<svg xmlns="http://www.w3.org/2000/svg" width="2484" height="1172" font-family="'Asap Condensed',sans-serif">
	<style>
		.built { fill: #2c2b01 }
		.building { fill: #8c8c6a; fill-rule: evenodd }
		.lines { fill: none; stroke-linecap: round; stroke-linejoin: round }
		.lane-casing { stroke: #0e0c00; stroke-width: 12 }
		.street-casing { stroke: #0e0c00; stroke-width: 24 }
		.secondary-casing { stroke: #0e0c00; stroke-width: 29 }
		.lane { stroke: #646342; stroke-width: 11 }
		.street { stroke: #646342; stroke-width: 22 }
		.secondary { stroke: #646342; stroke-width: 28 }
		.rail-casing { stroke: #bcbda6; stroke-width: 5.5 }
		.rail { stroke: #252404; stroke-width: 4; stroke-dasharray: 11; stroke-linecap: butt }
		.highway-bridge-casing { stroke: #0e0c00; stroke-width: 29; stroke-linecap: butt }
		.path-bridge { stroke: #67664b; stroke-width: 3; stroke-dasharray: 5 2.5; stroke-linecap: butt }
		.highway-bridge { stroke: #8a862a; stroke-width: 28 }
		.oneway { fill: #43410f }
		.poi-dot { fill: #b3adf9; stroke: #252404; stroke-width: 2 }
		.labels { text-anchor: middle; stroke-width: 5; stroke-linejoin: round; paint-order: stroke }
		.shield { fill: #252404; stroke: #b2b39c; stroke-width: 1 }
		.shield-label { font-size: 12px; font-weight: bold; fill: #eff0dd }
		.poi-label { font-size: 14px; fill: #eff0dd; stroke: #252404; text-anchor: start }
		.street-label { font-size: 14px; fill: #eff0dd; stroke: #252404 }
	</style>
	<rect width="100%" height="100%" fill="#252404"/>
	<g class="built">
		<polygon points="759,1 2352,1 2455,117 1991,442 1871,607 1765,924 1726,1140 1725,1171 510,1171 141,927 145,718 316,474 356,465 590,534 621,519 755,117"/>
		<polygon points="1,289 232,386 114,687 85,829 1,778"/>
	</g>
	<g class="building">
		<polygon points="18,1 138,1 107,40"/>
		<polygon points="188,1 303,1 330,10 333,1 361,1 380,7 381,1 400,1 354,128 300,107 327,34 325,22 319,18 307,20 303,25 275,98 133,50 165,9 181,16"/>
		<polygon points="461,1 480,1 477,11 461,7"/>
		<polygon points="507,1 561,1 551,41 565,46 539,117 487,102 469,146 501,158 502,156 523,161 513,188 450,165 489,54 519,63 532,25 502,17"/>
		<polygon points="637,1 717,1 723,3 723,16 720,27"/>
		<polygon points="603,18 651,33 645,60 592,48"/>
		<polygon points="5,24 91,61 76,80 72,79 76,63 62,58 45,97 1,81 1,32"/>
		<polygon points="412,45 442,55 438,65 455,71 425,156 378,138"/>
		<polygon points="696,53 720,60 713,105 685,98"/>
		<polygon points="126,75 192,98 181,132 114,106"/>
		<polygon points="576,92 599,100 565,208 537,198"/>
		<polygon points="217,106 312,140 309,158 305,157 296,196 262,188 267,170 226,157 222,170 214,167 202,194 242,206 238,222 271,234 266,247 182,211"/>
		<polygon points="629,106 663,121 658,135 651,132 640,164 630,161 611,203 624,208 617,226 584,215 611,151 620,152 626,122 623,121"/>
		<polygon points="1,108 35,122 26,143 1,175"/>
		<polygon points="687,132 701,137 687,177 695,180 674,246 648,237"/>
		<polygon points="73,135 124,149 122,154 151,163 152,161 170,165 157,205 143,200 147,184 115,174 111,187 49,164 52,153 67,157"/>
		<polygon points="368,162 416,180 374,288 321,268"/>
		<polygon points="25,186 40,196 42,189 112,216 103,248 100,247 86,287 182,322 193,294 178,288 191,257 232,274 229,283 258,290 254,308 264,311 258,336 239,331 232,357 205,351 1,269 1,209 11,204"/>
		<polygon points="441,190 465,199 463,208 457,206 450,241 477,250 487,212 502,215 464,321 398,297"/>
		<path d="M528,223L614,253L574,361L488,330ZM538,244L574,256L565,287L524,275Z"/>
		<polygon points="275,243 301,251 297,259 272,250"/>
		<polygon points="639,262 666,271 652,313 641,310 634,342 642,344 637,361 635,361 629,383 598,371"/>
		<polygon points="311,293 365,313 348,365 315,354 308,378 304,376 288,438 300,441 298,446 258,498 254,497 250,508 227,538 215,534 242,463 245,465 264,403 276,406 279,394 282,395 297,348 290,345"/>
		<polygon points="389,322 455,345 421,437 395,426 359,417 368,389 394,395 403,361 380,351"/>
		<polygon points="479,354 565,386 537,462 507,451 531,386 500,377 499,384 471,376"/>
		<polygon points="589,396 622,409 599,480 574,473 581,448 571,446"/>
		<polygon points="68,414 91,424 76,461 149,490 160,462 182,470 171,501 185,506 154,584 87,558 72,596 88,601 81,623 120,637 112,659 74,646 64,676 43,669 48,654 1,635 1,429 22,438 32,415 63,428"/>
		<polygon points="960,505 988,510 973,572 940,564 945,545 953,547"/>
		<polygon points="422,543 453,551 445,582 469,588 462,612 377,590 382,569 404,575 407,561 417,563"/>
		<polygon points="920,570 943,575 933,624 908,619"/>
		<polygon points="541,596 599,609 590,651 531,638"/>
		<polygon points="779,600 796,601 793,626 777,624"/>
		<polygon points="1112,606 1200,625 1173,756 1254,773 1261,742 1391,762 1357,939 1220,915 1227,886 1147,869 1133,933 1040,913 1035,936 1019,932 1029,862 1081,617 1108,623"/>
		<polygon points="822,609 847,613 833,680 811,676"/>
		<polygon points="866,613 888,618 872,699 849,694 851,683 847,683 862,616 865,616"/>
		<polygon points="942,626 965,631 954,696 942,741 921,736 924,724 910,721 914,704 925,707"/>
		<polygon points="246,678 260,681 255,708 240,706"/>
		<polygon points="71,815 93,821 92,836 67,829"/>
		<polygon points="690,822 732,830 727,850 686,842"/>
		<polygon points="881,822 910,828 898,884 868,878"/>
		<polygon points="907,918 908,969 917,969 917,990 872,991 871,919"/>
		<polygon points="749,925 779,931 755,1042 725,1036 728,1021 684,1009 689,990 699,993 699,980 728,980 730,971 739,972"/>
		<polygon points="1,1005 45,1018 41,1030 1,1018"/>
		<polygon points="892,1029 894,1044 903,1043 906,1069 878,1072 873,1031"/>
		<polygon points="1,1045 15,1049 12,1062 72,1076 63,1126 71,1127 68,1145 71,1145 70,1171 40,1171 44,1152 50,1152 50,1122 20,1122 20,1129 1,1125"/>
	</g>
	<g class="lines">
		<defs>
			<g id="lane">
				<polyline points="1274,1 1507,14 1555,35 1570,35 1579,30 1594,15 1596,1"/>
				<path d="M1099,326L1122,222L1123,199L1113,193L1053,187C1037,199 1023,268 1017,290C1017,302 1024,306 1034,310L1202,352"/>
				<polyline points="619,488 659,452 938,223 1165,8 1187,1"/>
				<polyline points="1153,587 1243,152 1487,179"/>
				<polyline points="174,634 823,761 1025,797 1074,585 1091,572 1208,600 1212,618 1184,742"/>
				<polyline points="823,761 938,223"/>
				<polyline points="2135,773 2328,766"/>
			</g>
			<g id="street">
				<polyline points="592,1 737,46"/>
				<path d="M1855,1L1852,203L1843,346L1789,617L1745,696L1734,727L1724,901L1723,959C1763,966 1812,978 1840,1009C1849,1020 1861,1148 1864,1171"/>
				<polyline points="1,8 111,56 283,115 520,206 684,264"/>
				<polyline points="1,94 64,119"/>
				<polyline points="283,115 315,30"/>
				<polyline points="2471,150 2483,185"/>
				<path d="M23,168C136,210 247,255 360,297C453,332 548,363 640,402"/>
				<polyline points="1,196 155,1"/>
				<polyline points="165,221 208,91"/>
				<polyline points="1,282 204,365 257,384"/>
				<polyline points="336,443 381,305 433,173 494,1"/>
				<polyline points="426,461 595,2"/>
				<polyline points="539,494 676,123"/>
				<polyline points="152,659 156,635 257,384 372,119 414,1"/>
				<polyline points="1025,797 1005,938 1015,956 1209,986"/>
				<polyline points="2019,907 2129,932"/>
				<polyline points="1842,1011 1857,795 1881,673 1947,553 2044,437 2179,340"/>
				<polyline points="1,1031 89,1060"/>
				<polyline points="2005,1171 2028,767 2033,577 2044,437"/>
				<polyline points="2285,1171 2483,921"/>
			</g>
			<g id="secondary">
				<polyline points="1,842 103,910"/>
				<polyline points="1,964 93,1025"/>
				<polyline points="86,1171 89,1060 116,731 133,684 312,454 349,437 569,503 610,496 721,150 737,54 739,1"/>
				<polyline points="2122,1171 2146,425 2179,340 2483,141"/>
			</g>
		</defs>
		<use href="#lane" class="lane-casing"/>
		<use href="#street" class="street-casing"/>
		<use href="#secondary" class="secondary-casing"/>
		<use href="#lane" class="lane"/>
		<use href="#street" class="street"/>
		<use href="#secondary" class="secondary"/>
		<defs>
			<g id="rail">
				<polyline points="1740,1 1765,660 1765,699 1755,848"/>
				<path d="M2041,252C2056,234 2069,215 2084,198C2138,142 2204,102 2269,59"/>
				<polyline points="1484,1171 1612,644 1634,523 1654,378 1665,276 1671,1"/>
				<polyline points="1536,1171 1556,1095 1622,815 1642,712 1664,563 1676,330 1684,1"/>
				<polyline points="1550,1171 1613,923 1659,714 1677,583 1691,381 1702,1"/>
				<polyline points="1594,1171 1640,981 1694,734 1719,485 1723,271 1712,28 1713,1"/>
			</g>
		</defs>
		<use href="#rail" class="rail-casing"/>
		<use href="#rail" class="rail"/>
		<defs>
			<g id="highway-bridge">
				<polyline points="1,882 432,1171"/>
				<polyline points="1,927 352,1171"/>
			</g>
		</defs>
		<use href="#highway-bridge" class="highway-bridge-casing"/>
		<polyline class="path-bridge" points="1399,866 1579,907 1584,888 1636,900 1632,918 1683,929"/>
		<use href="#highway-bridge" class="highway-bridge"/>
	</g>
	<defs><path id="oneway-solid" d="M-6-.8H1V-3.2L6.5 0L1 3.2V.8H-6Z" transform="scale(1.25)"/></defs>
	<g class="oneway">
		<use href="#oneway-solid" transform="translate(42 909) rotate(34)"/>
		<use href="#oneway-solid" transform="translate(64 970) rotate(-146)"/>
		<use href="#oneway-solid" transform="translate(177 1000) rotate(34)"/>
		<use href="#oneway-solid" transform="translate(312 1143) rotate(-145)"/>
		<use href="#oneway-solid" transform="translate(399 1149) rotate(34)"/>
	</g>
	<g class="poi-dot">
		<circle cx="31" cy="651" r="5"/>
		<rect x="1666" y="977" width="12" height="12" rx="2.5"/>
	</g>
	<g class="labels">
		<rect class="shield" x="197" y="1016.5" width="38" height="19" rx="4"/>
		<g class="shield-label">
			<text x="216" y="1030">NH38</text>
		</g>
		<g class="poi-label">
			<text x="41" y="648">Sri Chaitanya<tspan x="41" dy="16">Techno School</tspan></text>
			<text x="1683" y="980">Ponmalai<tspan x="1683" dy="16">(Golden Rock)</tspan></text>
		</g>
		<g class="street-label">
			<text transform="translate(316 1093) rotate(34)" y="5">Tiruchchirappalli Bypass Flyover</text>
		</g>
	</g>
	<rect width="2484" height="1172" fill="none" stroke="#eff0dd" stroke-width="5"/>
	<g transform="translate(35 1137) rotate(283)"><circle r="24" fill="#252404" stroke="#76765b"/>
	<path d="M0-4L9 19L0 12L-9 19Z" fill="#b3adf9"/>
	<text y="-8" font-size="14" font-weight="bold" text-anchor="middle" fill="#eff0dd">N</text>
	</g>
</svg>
---
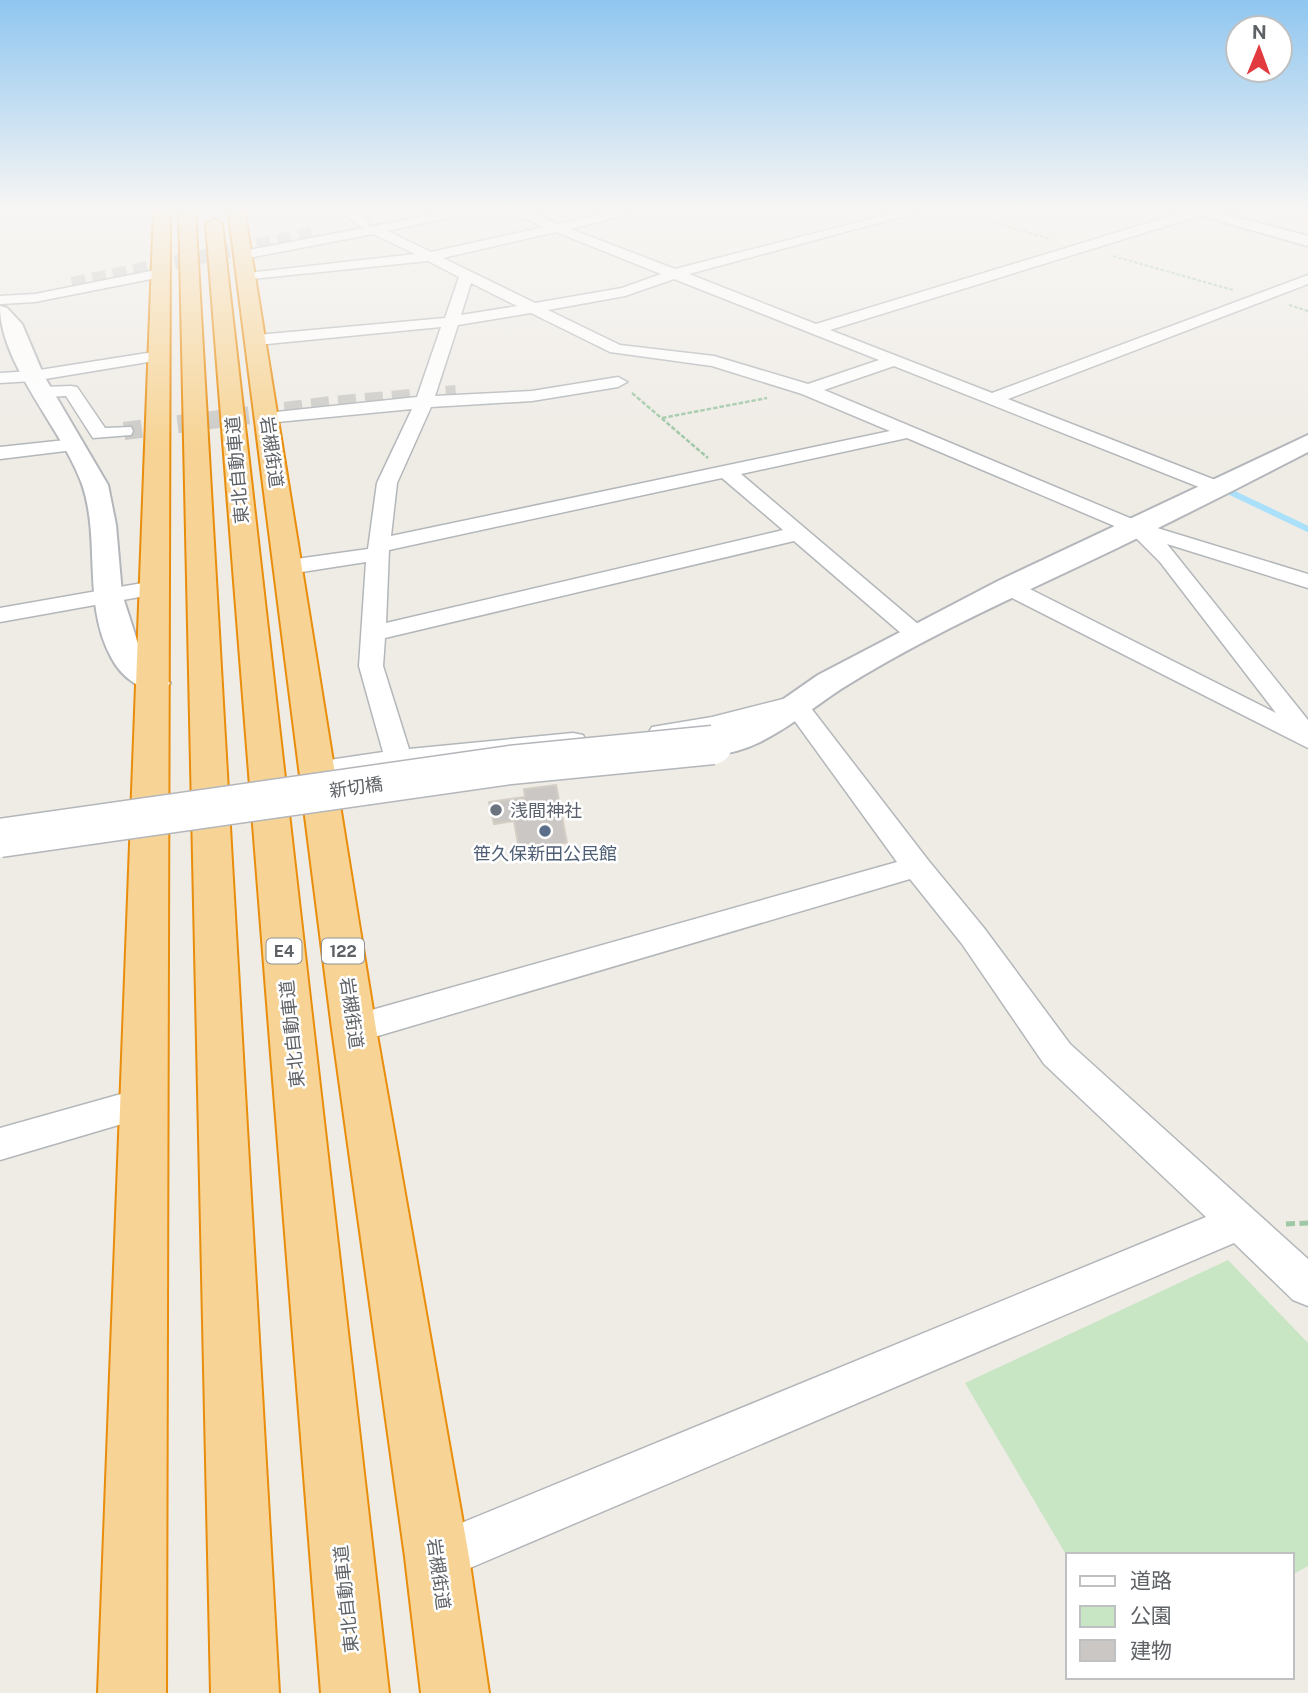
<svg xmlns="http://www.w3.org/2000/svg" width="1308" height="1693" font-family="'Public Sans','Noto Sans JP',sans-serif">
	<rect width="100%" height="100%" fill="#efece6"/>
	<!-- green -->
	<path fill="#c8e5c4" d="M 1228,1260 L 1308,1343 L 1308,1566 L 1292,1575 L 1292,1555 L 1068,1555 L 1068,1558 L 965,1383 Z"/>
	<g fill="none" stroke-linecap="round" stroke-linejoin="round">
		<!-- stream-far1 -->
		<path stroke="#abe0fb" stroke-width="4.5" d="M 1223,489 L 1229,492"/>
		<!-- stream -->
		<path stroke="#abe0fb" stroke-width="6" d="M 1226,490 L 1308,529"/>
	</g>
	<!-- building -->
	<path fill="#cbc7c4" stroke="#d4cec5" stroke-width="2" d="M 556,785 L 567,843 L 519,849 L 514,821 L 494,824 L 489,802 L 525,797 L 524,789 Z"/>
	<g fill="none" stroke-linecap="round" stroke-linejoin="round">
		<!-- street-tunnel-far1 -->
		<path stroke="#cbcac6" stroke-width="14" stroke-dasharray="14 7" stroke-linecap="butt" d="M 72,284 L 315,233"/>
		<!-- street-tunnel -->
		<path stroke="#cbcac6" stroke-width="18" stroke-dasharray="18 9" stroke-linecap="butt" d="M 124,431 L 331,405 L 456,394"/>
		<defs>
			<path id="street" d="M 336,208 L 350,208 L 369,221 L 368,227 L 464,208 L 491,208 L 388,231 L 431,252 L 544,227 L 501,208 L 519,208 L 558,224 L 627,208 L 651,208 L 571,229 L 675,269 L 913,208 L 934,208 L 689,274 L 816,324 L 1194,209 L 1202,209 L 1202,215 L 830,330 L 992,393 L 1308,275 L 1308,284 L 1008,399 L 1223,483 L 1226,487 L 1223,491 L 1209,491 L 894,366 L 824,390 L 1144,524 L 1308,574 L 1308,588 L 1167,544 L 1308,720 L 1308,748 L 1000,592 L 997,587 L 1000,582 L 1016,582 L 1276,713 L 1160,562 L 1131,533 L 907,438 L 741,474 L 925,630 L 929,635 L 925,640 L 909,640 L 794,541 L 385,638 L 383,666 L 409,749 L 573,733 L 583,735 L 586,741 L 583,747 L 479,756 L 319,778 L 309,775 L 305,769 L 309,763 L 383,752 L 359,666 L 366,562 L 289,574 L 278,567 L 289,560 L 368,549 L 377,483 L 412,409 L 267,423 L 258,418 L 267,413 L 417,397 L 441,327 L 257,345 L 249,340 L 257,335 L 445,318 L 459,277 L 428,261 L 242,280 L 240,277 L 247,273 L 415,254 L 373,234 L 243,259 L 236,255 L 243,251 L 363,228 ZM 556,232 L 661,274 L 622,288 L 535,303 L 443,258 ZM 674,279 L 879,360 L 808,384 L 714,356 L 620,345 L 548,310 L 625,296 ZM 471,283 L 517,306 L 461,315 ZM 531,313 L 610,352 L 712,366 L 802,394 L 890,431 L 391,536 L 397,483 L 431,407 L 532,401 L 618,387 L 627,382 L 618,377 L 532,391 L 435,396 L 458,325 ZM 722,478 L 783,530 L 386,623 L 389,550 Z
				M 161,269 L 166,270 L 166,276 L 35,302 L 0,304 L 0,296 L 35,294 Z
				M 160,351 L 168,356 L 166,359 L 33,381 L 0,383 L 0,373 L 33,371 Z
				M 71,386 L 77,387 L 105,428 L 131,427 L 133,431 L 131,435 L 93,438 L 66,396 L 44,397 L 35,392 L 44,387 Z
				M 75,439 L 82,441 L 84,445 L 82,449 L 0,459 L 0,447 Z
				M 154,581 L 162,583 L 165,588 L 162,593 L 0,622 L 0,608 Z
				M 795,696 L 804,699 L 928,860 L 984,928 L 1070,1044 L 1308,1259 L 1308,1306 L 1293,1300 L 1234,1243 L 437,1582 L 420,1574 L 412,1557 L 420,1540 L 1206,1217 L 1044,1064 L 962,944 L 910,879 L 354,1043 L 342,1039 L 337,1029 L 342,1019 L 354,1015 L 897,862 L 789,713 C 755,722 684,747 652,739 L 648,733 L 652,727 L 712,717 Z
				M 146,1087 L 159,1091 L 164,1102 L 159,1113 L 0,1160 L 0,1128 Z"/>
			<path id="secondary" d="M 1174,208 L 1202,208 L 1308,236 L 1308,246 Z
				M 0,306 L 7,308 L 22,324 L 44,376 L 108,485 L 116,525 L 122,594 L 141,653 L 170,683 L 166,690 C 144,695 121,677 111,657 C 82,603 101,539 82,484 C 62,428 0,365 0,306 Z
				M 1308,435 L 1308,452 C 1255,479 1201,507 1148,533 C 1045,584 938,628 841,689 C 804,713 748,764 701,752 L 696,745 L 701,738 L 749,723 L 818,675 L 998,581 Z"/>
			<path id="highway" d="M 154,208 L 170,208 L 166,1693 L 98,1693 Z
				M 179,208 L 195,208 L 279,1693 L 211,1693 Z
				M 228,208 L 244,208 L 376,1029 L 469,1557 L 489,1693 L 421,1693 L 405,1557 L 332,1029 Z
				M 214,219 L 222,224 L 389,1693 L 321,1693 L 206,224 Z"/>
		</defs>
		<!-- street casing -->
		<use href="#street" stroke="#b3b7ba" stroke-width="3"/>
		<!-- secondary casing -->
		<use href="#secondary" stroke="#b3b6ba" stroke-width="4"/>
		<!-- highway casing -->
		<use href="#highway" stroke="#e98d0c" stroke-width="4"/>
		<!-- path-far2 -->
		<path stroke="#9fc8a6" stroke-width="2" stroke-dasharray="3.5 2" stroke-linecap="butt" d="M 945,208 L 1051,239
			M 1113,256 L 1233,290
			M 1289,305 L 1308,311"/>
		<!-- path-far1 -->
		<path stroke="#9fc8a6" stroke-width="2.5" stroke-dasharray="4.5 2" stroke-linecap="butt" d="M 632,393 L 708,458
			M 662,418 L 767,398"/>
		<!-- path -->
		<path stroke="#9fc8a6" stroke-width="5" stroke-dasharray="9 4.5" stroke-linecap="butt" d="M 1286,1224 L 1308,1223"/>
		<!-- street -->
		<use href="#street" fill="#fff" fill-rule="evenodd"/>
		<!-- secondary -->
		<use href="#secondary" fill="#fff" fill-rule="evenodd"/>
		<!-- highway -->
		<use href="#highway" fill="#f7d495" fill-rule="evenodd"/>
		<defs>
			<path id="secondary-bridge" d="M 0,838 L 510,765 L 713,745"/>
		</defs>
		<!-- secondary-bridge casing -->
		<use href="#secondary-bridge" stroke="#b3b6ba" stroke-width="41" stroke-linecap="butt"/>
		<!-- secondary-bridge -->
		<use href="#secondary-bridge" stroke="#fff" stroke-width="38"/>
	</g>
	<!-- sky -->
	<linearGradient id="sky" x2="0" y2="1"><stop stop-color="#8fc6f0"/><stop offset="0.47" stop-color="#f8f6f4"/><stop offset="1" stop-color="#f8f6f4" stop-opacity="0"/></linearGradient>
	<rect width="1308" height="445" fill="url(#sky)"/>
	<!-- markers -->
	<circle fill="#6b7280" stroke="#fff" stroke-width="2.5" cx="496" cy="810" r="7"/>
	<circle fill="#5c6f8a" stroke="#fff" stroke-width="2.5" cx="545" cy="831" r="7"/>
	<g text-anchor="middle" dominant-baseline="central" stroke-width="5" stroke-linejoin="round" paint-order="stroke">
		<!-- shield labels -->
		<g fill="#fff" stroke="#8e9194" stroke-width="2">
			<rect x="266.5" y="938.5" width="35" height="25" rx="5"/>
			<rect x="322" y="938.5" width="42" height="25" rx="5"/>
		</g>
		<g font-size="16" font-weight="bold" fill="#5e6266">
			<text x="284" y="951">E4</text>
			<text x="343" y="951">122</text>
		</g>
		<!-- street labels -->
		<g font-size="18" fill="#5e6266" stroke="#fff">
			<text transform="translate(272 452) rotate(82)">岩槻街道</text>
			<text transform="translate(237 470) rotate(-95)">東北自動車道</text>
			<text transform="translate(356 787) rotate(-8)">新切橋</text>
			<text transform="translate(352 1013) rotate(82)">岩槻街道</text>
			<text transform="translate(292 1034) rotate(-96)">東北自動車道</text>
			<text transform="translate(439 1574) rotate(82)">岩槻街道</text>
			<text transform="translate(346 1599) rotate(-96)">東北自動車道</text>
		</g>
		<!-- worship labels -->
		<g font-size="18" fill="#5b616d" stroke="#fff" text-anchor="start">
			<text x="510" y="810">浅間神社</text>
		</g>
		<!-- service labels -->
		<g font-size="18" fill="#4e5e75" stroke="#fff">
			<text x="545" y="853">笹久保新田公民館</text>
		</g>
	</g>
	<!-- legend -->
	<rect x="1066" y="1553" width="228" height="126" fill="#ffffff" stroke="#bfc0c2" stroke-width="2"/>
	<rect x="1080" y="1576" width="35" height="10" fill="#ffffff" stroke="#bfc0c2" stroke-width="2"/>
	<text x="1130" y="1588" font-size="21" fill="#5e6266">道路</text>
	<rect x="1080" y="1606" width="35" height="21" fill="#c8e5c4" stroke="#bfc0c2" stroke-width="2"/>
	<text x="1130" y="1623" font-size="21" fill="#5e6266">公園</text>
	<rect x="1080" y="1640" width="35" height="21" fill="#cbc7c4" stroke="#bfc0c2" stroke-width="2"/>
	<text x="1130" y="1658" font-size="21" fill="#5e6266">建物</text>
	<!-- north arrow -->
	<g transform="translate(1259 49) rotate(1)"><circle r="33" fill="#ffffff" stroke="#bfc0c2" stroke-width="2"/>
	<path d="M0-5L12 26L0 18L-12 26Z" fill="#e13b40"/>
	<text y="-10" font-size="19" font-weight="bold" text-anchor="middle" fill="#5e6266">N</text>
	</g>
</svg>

INSTRUCTIONS FOR THE TASK: Go through the listing above, and whenever a line holds the word "lines", copy it.

COMPLETED EXERCISE:
		.lines { fill: none; stroke-linecap: round; stroke-linejoin: round }
	<g class="lines">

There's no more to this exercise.